[Opening Data to examine section]

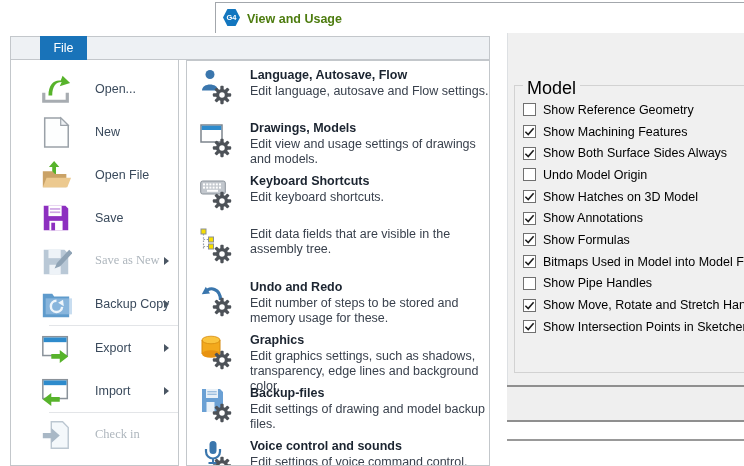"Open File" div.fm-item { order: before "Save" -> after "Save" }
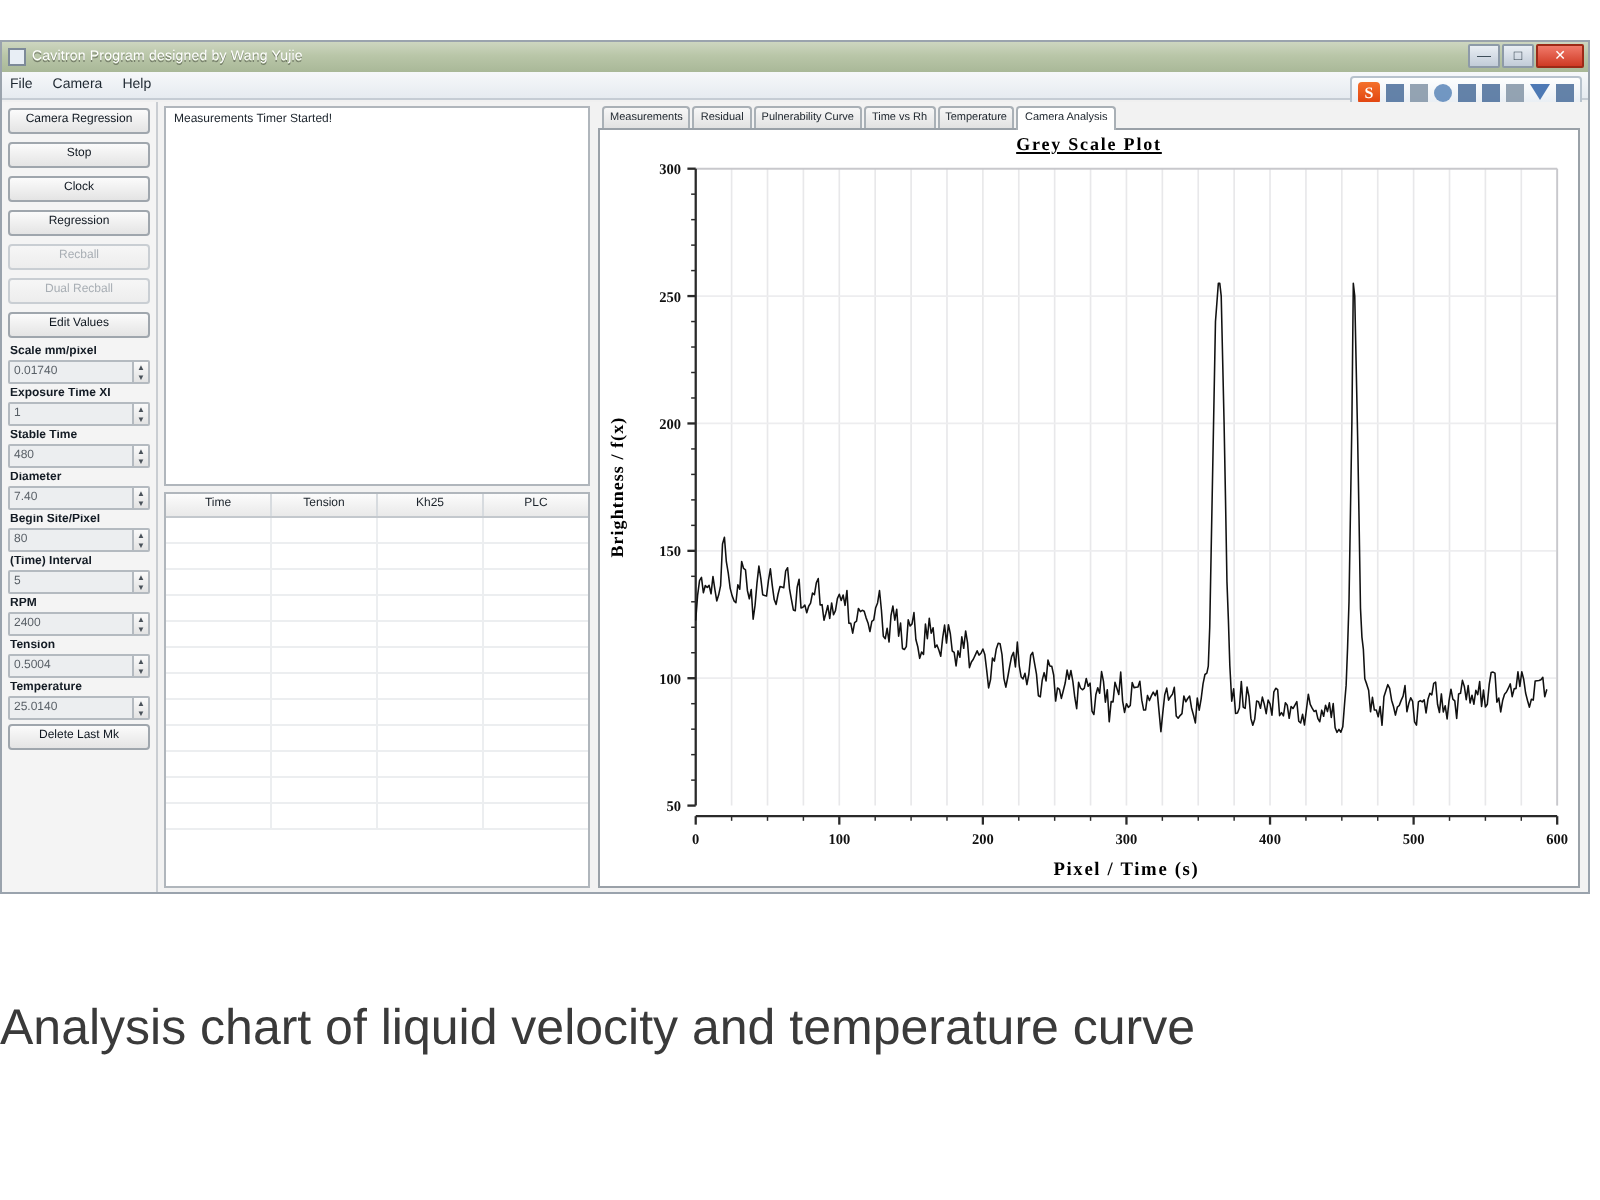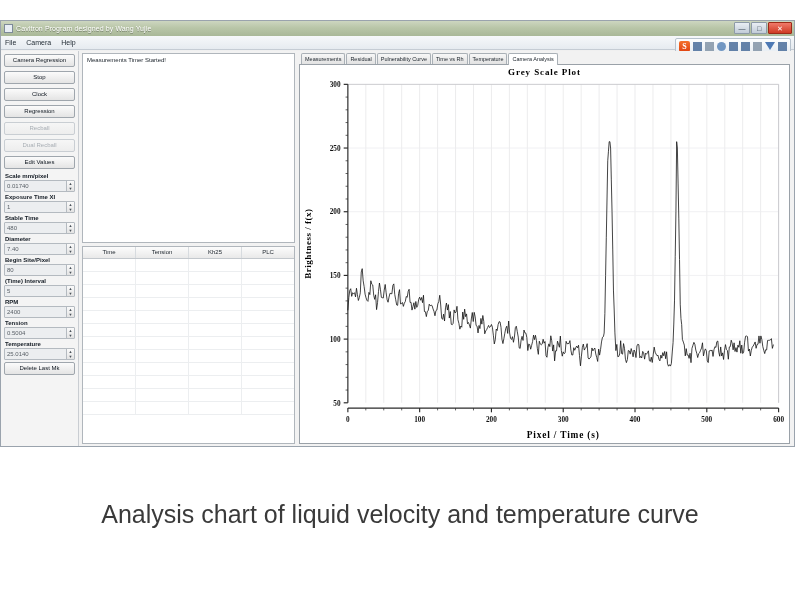"Grey Scale Plot" #chart-title { text-decoration: none -> underline }
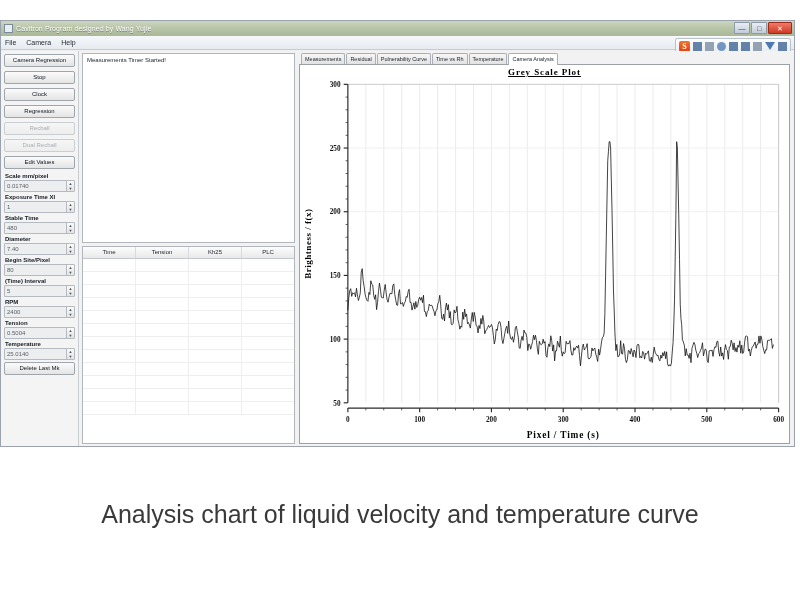"Analysis chart of liquid velocity" #caption { text-align: center -> left }
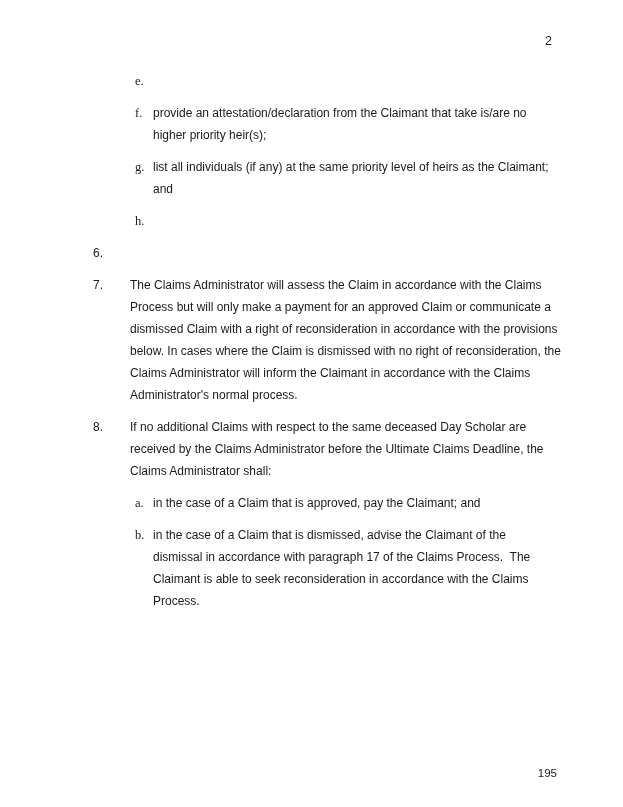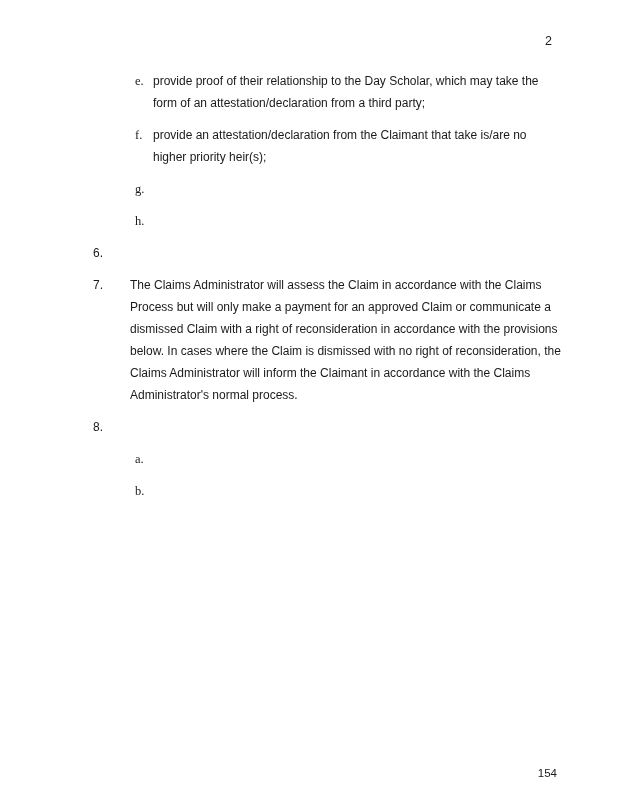"provide proof of their relationship" div.lines { html: <div>provide proof of their relationship to the Day Scholar, which may take the form of an attestation/declaration from a third party;</div> -> none }
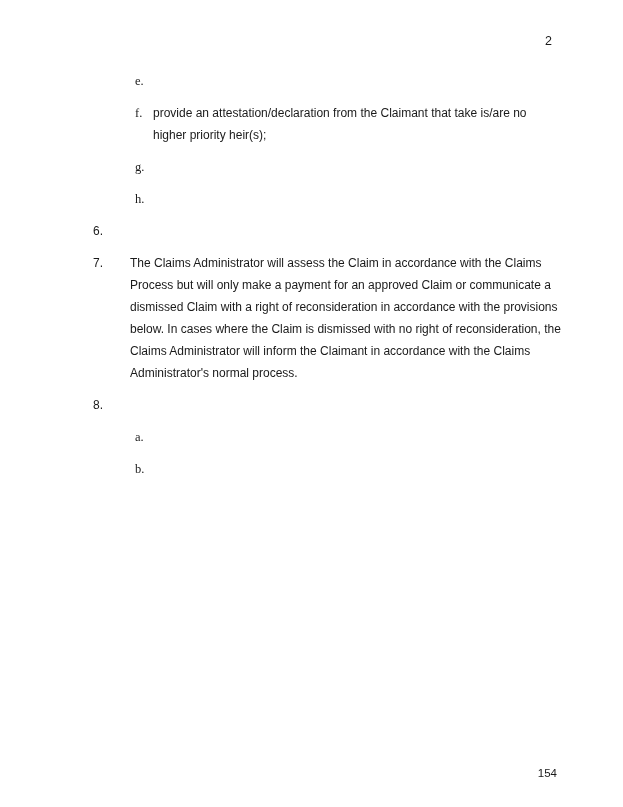"list all individuals (if any)" div.lines { html: none -> <div>list all individuals (if any) at the same priority level of heirs as the Claimant; and</div> }
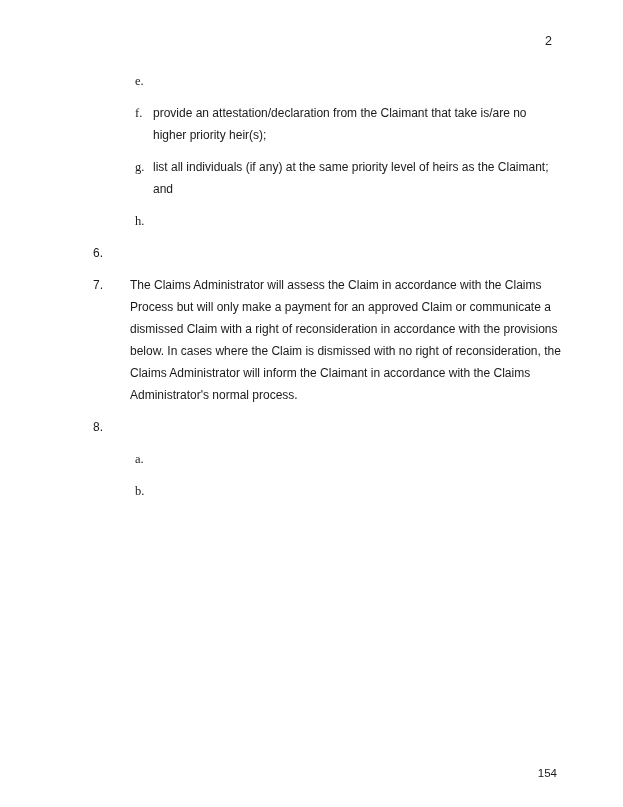"If no additional Claims with" div.lines { html: none -> <div>If no additional Claims with respect to the same deceased Day Scholar are received by the Claims Administrator before the Ultimate Claims Deadline, the Claims Administrator shall:</div> }
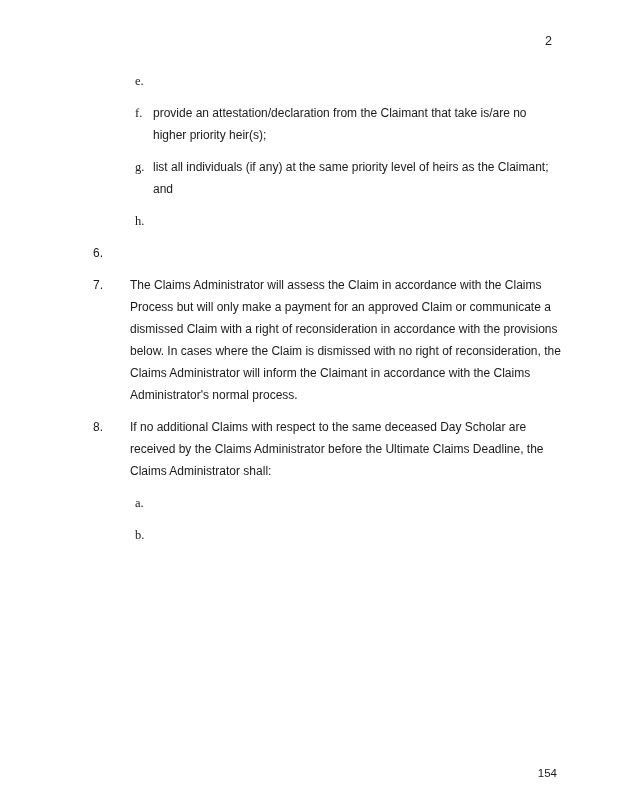"in the case of a Claim that is approved," div.lines { html: none -> <div>in the case of a Claim that is approved, pay the Claimant; and</div> }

[Closing Data to examine section]

Copy out all the data above exactly as written. Skip the pictures.

Result for this exercise:
"Open File" div.fm-item { order: before "Save" -> after "Save" }
"Grey Scale Plot" #chart-title { text-decoration: none -> underline }
"Analysis chart of liquid velocity" #caption { text-align: center -> left }
"provide proof of their relationship" div.lines { html: <div>provide proof of their relationship to the Day Scholar, which may take the form of an attestation/declaration from a third party;</div> -> none }
"list all individuals (if any)" div.lines { html: none -> <div>list all individuals (if any) at the same priority level of heirs as the Claimant; and</div> }
"If no additional Claims with" div.lines { html: none -> <div>If no additional Claims with respect to the same deceased Day Scholar are received by the Claims Administrator before the Ultimate Claims Deadline, the Claims Administrator shall:</div> }
"in the case of a Claim that is approved," div.lines { html: none -> <div>in the case of a Claim that is approved, pay the Claimant; and</div> }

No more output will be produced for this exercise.